*** Opening of Recorded information ***

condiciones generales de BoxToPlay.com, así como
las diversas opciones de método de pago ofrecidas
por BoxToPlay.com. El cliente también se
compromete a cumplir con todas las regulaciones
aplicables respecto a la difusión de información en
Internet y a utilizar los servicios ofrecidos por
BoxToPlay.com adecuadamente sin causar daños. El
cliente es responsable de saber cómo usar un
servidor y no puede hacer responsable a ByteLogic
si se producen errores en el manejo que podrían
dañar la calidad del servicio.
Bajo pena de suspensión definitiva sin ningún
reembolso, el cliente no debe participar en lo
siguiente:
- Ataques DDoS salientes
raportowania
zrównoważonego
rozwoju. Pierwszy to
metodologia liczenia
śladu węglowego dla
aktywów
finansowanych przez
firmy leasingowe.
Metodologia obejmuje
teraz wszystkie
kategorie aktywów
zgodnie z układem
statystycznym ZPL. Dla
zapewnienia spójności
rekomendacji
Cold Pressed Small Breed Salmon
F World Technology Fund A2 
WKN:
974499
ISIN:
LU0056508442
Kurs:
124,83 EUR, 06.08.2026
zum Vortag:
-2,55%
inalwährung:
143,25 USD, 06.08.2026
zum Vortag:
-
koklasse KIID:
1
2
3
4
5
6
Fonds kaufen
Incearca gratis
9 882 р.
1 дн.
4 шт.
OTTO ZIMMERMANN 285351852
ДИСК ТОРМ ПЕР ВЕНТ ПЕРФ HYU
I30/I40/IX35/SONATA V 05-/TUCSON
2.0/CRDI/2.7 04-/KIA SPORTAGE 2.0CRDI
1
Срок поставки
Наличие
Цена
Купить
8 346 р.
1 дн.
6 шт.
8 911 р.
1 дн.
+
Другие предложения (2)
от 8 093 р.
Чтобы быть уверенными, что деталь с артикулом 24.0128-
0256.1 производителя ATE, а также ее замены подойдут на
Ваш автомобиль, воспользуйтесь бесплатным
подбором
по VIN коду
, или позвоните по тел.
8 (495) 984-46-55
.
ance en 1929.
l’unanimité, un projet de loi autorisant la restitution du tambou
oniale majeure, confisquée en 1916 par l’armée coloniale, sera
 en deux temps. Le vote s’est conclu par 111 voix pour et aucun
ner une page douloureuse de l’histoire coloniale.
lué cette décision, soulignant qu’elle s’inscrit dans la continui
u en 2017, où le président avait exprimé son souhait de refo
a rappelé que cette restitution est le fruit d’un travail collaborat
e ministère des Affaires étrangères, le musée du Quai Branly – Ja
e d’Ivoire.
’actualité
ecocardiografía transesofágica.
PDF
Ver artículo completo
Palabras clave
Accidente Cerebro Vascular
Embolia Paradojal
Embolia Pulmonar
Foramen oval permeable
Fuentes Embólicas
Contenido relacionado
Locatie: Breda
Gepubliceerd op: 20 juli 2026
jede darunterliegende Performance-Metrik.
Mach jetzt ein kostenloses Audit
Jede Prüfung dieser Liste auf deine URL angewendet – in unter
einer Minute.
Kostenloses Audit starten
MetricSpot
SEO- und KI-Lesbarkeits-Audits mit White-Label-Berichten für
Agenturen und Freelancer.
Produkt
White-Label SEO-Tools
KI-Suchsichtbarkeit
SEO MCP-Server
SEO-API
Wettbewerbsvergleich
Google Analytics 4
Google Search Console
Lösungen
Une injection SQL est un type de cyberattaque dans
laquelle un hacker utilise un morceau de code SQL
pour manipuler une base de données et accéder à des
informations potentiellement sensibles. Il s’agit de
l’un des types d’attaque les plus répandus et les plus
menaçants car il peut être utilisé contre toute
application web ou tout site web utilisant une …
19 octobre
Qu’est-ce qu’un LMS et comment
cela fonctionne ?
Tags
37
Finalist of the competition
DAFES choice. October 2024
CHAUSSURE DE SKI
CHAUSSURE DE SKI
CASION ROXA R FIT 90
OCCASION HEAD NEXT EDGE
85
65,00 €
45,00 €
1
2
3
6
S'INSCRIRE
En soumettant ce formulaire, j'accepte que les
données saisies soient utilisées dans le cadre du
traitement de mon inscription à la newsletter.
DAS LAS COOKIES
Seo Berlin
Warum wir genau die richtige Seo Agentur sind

*** Close of Recorded information ***

__Problem description__:
When you transcribe the records above, keep every line exactly the same.

__Result__:
condiciones generales de BoxToPlay.com, así como
las diversas opciones de método de pago ofrecidas
por BoxToPlay.com. El cliente también se
compromete a cumplir con todas las regulaciones
aplicables respecto a la difusión de información en
Internet y a utilizar los servicios ofrecidos por
BoxToPlay.com adecuadamente sin causar daños. El
cliente es responsable de saber cómo usar un
servidor y no puede hacer responsable a ByteLogic
si se producen errores en el manejo que podrían
dañar la calidad del servicio.
Bajo pena de suspensión definitiva sin ningún
reembolso, el cliente no debe participar en lo
siguiente:
- Ataques DDoS salientes
raportowania
zrównoważonego
rozwoju. Pierwszy to
metodologia liczenia
śladu węglowego dla
aktywów
finansowanych przez
firmy leasingowe.
Metodologia obejmuje
teraz wszystkie
kategorie aktywów
zgodnie z układem
statystycznym ZPL. Dla
zapewnienia spójności
rekomendacji
Cold Pressed Small Breed Salmon
F World Technology Fund A2 
WKN:
974499
ISIN:
LU0056508442
Kurs:
124,83 EUR, 06.08.2026
zum Vortag:
-2,55%
inalwährung:
143,25 USD, 06.08.2026
zum Vortag:
-
koklasse KIID:
1
2
3
4
5
6
Fonds kaufen
Incearca gratis
9 882 р.
1 дн.
4 шт.
OTTO ZIMMERMANN 285351852
ДИСК ТОРМ ПЕР ВЕНТ ПЕРФ HYU
I30/I40/IX35/SONATA V 05-/TUCSON
2.0/CRDI/2.7 04-/KIA SPORTAGE 2.0CRDI
1
Срок поставки
Наличие
Цена
Купить
8 346 р.
1 дн.
6 шт.
8 911 р.
1 дн.
+
Другие предложения (2)
от 8 093 р.
Чтобы быть уверенными, что деталь с артикулом 24.0128-
0256.1 производителя ATE, а также ее замены подойдут на
Ваш автомобиль, воспользуйтесь бесплатным
подбором
по VIN коду
, или позвоните по тел.
8 (495) 984-46-55
.
ance en 1929.
l’unanimité, un projet de loi autorisant la restitution du tambou
oniale majeure, confisquée en 1916 par l’armée coloniale, sera
 en deux temps. Le vote s’est conclu par 111 voix pour et aucun
ner une page douloureuse de l’histoire coloniale.
lué cette décision, soulignant qu’elle s’inscrit dans la continui
u en 2017, où le président avait exprimé son souhait de refo
a rappelé que cette restitution est le fruit d’un travail collaborat
e ministère des Affaires étrangères, le musée du Quai Branly – Ja
e d’Ivoire.
’actualité
ecocardiografía transesofágica.
PDF
Ver artículo completo
Palabras clave
Accidente Cerebro Vascular
Embolia Paradojal
Embolia Pulmonar
Foramen oval permeable
Fuentes Embólicas
Contenido relacionado
Locatie: Breda
Gepubliceerd op: 20 juli 2026
jede darunterliegende Performance-Metrik.
Mach jetzt ein kostenloses Audit
Jede Prüfung dieser Liste auf deine URL angewendet – in unter
einer Minute.
Kostenloses Audit starten
MetricSpot
SEO- und KI-Lesbarkeits-Audits mit White-Label-Berichten für
Agenturen und Freelancer.
Produkt
White-Label SEO-Tools
KI-Suchsichtbarkeit
SEO MCP-Server
SEO-API
Wettbewerbsvergleich
Google Analytics 4
Google Search Console
Lösungen
Une injection SQL est un type de cyberattaque dans
laquelle un hacker utilise un morceau de code SQL
pour manipuler une base de données et accéder à des
informations potentiellement sensibles. Il s’agit de
l’un des types d’attaque les plus répandus et les plus
menaçants car il peut être utilisé contre toute
application web ou tout site web utilisant une …
19 octobre
Qu’est-ce qu’un LMS et comment
cela fonctionne ?
Tags
37
Finalist of the competition
DAFES choice. October 2024
CHAUSSURE DE SKI
CHAUSSURE DE SKI
CASION ROXA R FIT 90
OCCASION HEAD NEXT EDGE
85
65,00 €
45,00 €
1
2
3
6
S'INSCRIRE
En soumettant ce formulaire, j'accepte que les
données saisies soient utilisées dans le cadre du
traitement de mon inscription à la newsletter.
DAS LAS COOKIES
Seo Berlin
Warum wir genau die richtige Seo Agentur sind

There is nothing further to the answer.